By Grethel Muralles
The name of the play was announced, and then the stage went black. In the dark, as performers we took our place on the platform that extended beyond the stage. Then, the stage lights turned on; there was a fingersnap; and the very first lines of the play came out in unison.
From the beginning, I knew what I was getting myself into. To say the least, walking into the audition in early January was nerve wracking. I was auditioning for a role in a play with a language that was foreign to my ears and tongue. This was “Romeo and Juliet” after all, I’d never read it, or any other of William Shakespeare’s work.
In the room were drama teacher and director Stuart Fingeret, English teacher and assistant director Maureen Grandchamp, and special education assistant Lora Blessing. I then gave them a paper stating my general background: my theatrical experience, what extracurriculars could affect my attendance with rehearsals, and such. I then stated my name and performed a minute-long monologue with similar language to that of “Romeo and Juliet.”
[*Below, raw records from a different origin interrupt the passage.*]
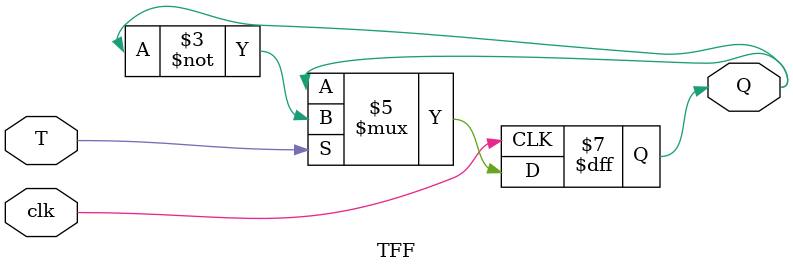
<source format=v>
`timescale 1ns / 1ps


module TFF(
    input       T,
    input       clk,
    output reg  Q
    );
 
    initial Q = 1;
    
    always @ (posedge clk) begin
 
        if (T == 1) begin
            Q <= ~Q;
        end
    
    end
    
endmodule
</source>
The next morning was the day of callbacks. I can’t quite describe the feeling of looking at my name on the list, but I can remember that I had to do a double take. I felt a surge of excitement and disbelief. I had done it, I had gotten myself a callback.
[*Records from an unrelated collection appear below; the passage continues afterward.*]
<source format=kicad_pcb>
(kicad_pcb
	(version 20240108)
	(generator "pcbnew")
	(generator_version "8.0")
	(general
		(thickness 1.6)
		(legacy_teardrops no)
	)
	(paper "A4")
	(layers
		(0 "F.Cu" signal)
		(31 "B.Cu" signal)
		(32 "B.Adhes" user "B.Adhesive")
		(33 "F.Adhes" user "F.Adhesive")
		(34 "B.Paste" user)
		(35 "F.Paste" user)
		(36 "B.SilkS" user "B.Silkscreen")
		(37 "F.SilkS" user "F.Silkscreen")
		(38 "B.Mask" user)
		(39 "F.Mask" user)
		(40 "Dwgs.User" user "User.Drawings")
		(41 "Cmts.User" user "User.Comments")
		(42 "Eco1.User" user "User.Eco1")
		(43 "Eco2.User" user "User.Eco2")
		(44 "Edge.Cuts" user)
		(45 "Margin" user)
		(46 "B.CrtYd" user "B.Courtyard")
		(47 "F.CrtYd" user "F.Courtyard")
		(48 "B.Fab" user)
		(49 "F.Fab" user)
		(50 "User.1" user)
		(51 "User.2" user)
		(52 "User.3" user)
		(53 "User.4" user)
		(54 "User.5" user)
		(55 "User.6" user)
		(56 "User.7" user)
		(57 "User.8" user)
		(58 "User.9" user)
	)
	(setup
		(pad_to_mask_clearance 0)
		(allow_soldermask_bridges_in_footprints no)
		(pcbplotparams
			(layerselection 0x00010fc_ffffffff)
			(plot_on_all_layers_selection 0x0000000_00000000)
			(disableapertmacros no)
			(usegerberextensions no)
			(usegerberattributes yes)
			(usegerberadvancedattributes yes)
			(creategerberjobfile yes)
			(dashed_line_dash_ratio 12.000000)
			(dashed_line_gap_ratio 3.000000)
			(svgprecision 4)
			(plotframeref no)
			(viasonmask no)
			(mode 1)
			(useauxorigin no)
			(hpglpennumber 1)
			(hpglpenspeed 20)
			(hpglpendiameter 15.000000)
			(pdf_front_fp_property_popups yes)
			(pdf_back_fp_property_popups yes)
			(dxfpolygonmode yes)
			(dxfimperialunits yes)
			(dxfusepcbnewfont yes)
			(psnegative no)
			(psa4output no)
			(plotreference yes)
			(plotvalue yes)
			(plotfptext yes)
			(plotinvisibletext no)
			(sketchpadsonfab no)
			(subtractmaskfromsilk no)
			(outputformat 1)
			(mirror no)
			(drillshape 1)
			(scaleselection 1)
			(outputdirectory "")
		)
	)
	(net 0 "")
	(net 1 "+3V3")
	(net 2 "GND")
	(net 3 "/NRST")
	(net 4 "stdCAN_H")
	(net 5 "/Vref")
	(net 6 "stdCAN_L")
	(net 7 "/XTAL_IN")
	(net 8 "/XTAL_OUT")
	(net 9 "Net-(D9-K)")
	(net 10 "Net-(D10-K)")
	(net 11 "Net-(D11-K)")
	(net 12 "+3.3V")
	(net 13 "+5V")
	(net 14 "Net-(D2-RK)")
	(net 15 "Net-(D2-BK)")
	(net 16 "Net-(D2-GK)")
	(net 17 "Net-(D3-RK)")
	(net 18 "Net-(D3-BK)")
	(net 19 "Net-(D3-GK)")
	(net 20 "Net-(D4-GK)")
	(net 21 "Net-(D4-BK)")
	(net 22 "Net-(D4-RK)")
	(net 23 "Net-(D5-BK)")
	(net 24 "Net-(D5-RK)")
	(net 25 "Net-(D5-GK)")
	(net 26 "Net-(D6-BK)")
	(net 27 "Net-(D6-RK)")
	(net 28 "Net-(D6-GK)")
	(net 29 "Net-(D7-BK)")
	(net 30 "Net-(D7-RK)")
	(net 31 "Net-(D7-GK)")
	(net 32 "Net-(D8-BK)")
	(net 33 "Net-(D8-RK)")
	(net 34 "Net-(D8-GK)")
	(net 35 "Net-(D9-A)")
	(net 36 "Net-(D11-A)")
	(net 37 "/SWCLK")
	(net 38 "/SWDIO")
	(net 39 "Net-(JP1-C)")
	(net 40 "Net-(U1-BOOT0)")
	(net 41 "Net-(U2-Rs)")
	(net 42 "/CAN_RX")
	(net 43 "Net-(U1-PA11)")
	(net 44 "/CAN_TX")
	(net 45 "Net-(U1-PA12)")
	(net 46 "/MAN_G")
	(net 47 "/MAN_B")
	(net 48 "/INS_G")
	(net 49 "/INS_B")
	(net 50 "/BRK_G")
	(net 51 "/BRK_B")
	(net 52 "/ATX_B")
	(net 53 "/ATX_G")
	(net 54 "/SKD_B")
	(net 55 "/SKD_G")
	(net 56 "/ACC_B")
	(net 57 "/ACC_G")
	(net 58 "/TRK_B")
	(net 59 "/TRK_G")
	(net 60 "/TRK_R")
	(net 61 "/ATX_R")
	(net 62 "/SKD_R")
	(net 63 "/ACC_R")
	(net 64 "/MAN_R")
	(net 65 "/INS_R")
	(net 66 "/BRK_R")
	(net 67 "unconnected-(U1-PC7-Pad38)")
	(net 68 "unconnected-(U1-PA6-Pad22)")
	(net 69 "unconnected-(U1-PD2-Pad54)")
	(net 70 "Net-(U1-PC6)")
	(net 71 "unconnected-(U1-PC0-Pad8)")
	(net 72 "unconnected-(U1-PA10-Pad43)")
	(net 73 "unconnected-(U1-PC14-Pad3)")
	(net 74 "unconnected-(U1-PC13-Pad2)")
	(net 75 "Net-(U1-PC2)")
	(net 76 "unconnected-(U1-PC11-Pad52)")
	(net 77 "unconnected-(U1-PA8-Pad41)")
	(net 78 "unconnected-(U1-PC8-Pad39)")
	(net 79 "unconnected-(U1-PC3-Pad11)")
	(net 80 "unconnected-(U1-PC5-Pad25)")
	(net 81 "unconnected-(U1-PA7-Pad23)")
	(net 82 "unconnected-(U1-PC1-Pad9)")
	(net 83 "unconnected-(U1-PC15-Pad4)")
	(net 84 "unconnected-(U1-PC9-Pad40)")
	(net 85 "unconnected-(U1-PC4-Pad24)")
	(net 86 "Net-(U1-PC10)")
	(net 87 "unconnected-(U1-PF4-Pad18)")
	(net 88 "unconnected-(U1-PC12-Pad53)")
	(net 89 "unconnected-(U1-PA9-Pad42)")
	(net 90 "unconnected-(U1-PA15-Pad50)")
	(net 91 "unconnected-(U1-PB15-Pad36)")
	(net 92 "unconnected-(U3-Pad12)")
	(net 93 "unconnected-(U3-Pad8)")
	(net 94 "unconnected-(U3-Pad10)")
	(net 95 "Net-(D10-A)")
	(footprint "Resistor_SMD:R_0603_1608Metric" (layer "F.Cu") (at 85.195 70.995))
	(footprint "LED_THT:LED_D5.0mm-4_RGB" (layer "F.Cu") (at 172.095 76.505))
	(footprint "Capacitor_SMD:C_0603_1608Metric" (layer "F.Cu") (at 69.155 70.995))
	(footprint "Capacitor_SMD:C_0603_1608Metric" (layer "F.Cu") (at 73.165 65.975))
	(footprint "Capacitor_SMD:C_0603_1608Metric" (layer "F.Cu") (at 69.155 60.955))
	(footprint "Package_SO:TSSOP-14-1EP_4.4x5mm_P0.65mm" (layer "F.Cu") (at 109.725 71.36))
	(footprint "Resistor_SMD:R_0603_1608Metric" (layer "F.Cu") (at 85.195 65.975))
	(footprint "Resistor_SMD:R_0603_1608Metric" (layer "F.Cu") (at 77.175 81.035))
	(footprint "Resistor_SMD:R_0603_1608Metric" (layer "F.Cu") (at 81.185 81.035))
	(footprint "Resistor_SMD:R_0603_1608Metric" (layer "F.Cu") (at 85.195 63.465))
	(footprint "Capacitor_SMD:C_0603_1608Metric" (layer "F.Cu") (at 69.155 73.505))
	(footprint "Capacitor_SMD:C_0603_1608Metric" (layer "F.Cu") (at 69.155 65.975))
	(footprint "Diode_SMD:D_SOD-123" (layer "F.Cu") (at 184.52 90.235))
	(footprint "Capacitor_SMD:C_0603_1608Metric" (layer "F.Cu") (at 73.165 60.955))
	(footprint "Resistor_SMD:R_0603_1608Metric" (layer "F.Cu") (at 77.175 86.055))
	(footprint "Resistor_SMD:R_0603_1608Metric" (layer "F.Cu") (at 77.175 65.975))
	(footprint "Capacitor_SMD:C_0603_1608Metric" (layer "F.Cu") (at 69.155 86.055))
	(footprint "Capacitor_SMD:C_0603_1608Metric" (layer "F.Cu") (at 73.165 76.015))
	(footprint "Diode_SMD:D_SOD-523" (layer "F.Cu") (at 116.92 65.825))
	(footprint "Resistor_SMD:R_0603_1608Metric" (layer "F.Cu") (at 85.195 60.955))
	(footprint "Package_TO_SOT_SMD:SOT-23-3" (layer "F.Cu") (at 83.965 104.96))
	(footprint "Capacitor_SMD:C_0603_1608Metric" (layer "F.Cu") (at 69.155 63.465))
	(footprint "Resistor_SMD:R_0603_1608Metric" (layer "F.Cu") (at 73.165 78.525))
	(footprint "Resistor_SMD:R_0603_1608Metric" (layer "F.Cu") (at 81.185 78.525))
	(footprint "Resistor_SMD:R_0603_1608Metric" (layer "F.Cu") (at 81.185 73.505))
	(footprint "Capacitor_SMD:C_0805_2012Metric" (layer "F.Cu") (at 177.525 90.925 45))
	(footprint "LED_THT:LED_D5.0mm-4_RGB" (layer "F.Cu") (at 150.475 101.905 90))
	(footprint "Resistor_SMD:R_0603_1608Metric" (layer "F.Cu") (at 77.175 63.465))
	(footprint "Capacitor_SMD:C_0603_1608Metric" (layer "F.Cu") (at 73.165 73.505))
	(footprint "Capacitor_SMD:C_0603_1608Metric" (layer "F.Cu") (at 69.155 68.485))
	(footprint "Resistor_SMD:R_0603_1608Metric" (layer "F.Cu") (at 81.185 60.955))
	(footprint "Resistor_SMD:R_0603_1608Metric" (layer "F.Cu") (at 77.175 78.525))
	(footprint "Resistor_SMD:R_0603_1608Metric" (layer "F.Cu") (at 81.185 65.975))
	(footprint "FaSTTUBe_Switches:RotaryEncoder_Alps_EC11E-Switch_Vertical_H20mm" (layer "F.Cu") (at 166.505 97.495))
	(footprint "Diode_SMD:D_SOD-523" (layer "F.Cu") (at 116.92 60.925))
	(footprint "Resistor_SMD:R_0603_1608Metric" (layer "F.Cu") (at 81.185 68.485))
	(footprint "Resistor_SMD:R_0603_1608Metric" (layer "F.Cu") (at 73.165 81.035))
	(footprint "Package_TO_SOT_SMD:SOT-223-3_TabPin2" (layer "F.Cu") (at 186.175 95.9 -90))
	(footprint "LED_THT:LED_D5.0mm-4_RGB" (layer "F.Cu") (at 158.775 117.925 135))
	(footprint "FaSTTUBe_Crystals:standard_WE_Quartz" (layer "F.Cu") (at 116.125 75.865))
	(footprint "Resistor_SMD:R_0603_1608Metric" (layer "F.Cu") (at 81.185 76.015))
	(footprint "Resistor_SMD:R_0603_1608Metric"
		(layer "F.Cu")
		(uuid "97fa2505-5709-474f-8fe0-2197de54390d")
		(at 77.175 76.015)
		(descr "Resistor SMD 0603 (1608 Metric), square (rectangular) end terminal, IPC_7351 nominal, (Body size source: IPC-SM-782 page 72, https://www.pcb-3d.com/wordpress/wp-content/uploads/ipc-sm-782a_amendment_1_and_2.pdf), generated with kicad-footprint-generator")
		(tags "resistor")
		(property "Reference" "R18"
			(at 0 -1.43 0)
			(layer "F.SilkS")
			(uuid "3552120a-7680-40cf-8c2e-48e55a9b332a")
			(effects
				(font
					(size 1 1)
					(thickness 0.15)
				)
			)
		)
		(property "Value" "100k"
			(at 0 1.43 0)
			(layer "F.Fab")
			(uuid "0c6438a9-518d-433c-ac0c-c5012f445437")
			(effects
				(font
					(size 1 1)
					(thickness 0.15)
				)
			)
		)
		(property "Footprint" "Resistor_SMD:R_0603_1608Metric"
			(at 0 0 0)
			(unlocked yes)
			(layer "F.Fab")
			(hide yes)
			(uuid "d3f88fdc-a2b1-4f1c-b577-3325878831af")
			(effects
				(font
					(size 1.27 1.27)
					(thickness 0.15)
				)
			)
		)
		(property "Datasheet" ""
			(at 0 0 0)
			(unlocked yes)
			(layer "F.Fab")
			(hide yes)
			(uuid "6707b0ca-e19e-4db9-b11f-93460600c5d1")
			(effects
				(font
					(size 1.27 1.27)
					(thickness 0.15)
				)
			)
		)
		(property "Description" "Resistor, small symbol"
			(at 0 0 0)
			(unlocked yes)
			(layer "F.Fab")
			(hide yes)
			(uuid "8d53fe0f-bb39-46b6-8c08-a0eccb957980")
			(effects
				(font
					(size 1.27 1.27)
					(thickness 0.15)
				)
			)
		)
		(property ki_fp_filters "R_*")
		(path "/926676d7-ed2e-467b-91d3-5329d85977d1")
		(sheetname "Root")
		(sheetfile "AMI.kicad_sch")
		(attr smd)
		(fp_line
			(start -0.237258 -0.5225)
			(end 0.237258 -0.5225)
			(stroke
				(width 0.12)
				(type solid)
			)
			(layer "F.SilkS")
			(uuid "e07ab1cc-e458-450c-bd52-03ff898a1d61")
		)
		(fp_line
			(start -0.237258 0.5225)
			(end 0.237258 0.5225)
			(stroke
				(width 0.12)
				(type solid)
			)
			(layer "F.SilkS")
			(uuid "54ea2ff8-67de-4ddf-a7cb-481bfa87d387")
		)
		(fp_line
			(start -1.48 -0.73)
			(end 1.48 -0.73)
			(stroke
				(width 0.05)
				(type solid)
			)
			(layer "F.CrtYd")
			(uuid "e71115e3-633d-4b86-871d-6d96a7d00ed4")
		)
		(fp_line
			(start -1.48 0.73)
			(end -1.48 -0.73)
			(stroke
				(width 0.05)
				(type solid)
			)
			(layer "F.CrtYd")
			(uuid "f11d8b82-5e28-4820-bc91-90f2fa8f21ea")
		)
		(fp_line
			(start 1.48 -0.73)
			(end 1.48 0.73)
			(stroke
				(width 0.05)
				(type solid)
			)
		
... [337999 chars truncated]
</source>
That same day, I had to stay after school. I remember calling my mom still not believing that I was on the callbacks list, to inform her that I would have to be picked up later.
Walking into the same room as the auditions caused a whole other level of anxiety.
During the callbacks, we were given small monologues and scenes to prepare, then perform. The day that followed, our roles were announced. I remember feeling a little discouraged, if not frustrated, that the character I had gotten didn’t actually have a name, other than Chief Serving Woman.
It took me a couple days to realize that the fact that I had auditioned was actually a really big step for me. Not to mention that getting a part with lines was a huge accomplishment considering it was only my second year of being in a drama class. Before that, I wasn’t one for taking risks, much less speaking in front of big crowds.
At first, rehearsals were quite short for me, generally lasting only 15 minutes. We would go over ways I could work to make my character and part stronger.
About a week or two into February, rehearsals became longer, going from 3:30 p.m. to around 5:00 p.m. It was then that we started rehearsing the dance scene.
We tried out different ways to dance and different ways to figure out the tempo of the music. It was definitely interesting, considering I’m not much of a dancer.
In these rehearsals we had small moments to interact with the rest of the cast, make jokes, or just relax for a bit. It was during these times that I realized that my fellow cast members were starting to really impact and enhance my experience.
The week before the week of the performances, we all gathered to piece everything together. We completed one scene after another and saw what could be polished and what could be taken out without affecting the story.
It wasn’t until we hit tech week that rehearsals began to feel like true rehearsals to me. The first day of tech week, Monday March 5, we began get ready for what felt like the longest week of my life, during which rehearsals lasted from 3:30 p.m. to 9:00 p.m.
We were also introduced to the tech crew, but we didn’t interact with them much at first because they had to mark down the cues for lighting and for when to move in certain props.
That week, we also started to wear our costumes and makeup as if it were the day of the performance. The transitions were slow at first because we were still getting used to working with the tech crew and incorporating the notes Fingeret and Grandchamp gave us at the end of each rehearsal.
The first night of the performance was a little bit of a blur. We were all happy, ready and ecstatic to go onstage. We went through warm-ups and articulation drills. It actually felt similar to a speech competition, except we were wearing costumes instead of suits.
The performance went by quickly. Before we knew it, the first show had finished and we were left to get ready for the next night’s performance.
On the night of our final performance, I could tell that, just as the night before, we were all excited to perform. But unlike the previous night, there was something different in the atmosphere. There was the acknowledgement that it was indeed the last show. For me, it was my first and last show of my high school career.
Before going on stage, we gathered together again. We did our drills and our vocal warm-ups. And then that’s when it happened. Fingeret gave a speech. In that moment, he spoke about the great amount of passion that we all exerted by being in the play. He explained that whether our roles were big or small, we were there, and that it was that passion that made him proud to be a teacher. Most of us, still holding hands with our eyes closed, cried. It was exciting and heartbreaking all at once. Grandchamp, too, gave thanks to us for the experience with helping direct the play.
Fingeret reminded us that whatever happened onstage, we had to live in the moment, to allow ourselves to have fun, while still performing our parts.
In the moments that followed, we fixed whatever was left. We gave each other hugs. Backstage, we still wiping off tears as we heard Fingeret introduce the play. We waited for the lights to turn off, ready to rush onto the stage. And for the last time, we delivered our lines, in unison, as monologues, along with other actors, as the 2018 cast of “Romeo and Juliet.”